▸ **A FAZER**
(1) Quais artigos do Tratado são mencionados no texto selecionado?
(2) Transcreva o trecho do texto selecionado que começa nas palavras "Para reconhecer um" e termina após as palavras "uma decisão unilateral.".

▸ **TEXTO SELECIONADO**
┌──
A clareza, a precisão e o alcance sem reservas dos artigos 9.o e 12.o, a lógica das suas disposições e o conjunto do Tratado mostram, pois, que a proibição de introduzir novos direitos aduaneiros, conjugada com os princípios da livre circulação dos produtos, constitui uma regra essencial e que, portanto, qualquer eventual excepção, aliás de interpretação estrita, deve estar claramente prevista.

A noção de «encargo de efeito equivalente» a um direito aduaneiro, longe de surgir como uma excepção à norma geral de proibição dos direitos aduaneiros, apresenta-se, pelo contrário, como o seu complemento necessário que permite tornar eficaz essa proibição.

Esta expressão, permanentemente ligada à de «direitos aduaneiros», marca o desejo de proibir, não apenas as medidas que ostensivamente revestem a forma aduaneira clássica mas ainda todas as outras que, apresentadas sob denominações diferentes, ou introduzidas através de outros processos, conduziriam aos mesmos resultados discriminatórios ou protectores que os direitos aduaneiros.

Para reconhecer um encargo de efeito equivalente a um direito aduaneiro importa considerar esse efeito em relação aos objectivos que o Tratado se propõe, nomeadamente na parte, no título e no capítulo em que estão inseridos os artigos 9.o e 12.o, isto é, em relação à livre circulação de mercadorias e, ainda mais geralmente, aos objectivos do artigo 3.o, que pretende evitar que a concorrência seja falseada.

Assim, pouco importa saber se estão reunidos todos os efeitos dos direitos aduaneiros, ou se existe apenas um deles, ou ainda se, paralelamente a esses efeitos, foram prosseguidos outros objectivos principais ou acessórios, desde que o encargo prejudique os objectivos do Tratado acima referidos e resulte não de um processo comunitário mas de uma decisão unilateral.

Resulta do conjunto destes elementos que, na acepção dos artigos 9o e 12.o, o encargo de efeito equivalente pode ser considerado, quaisquer que sejam a sua denominação e a sua técnica, como um direito imposto unilateralmente, quer no momento da importação quer posteriormente, e que, incidindo especificamente sobre o produto importado de um país membro e não sobre o produto nacional similar, tem como resultado, ao alterar o seu preço, ter sobre a livre circulação de produtos a mesma incidência que um direito aduaneiro.
└──
▸ **DADOS RECOLHIDOS**
┌──
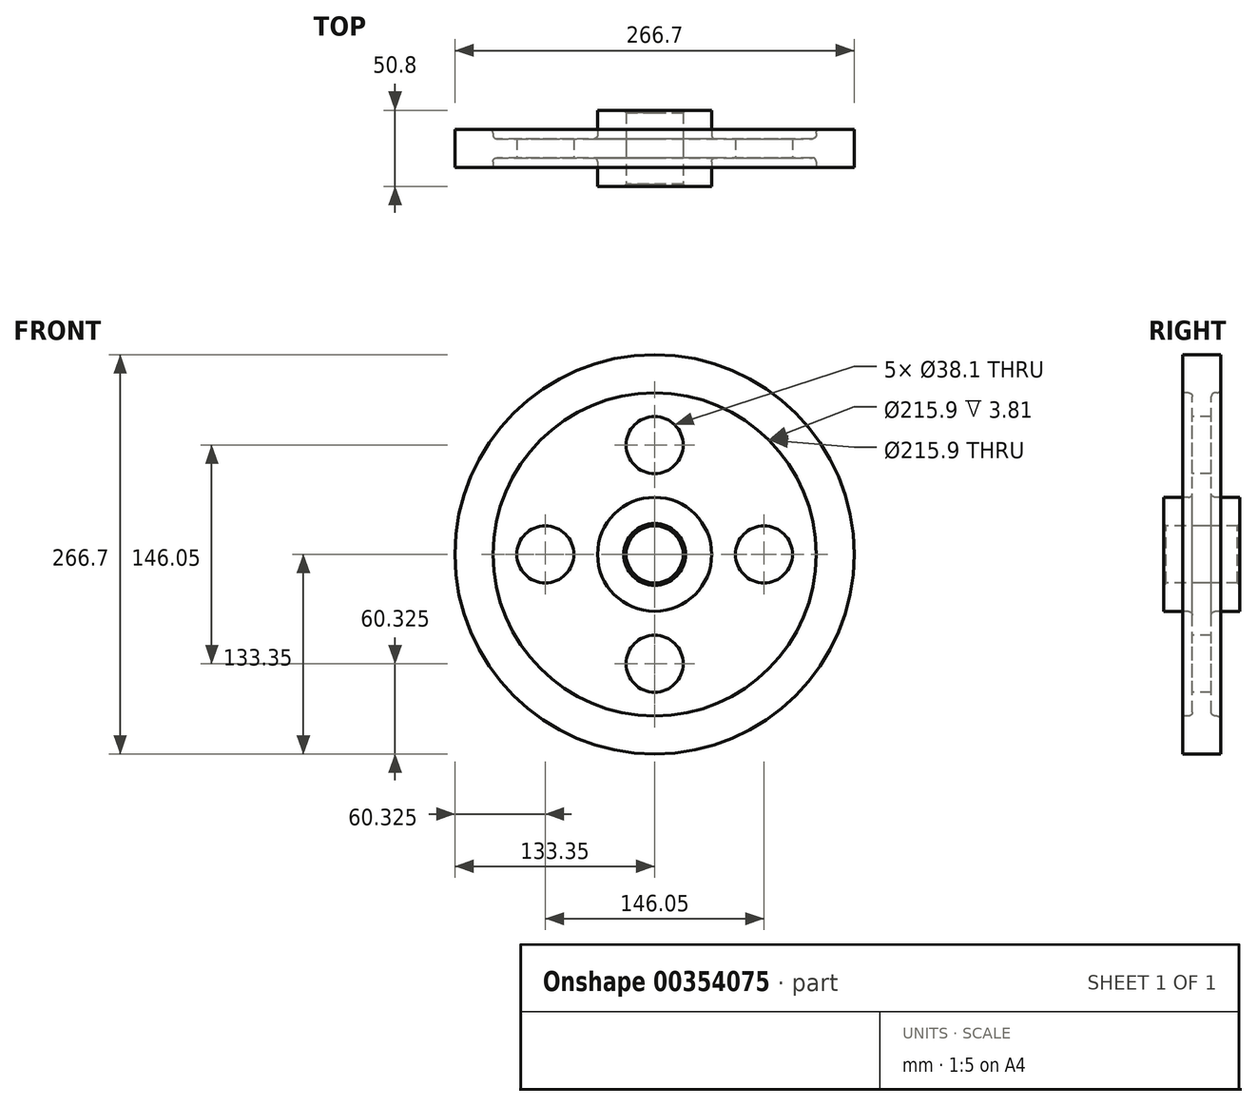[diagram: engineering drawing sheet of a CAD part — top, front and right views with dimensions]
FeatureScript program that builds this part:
└──
▸ **RESULTADOS DO EXERCÍCIO**
(1) Artigo 9.º, artigo 12.º e artigo 3.º.

(2)
Para reconhecer um encargo de efeito equivalente a um direito aduaneiro importa considerar esse efeito em relação aos objectivos que o Tratado se propõe, nomeadamente na parte, no título e no capítulo em que estão inseridos os artigos 9.o e 12.o, isto é, em relação à livre circulação de mercadorias e, ainda mais geralmente, aos objectivos do artigo 3.o, que pretende evitar que a concorrência seja falseada.

Assim, pouco importa saber se estão reunidos todos os efeitos dos direitos aduaneiros, ou se existe apenas um deles, ou ainda se, paralelamente a esses efeitos, foram prosseguidos outros objectivos principais ou acessórios, desde que o encargo prejudique os objectivos do Tratado acima referidos e resulte não de um processo comunitário mas de uma decisão unilateral.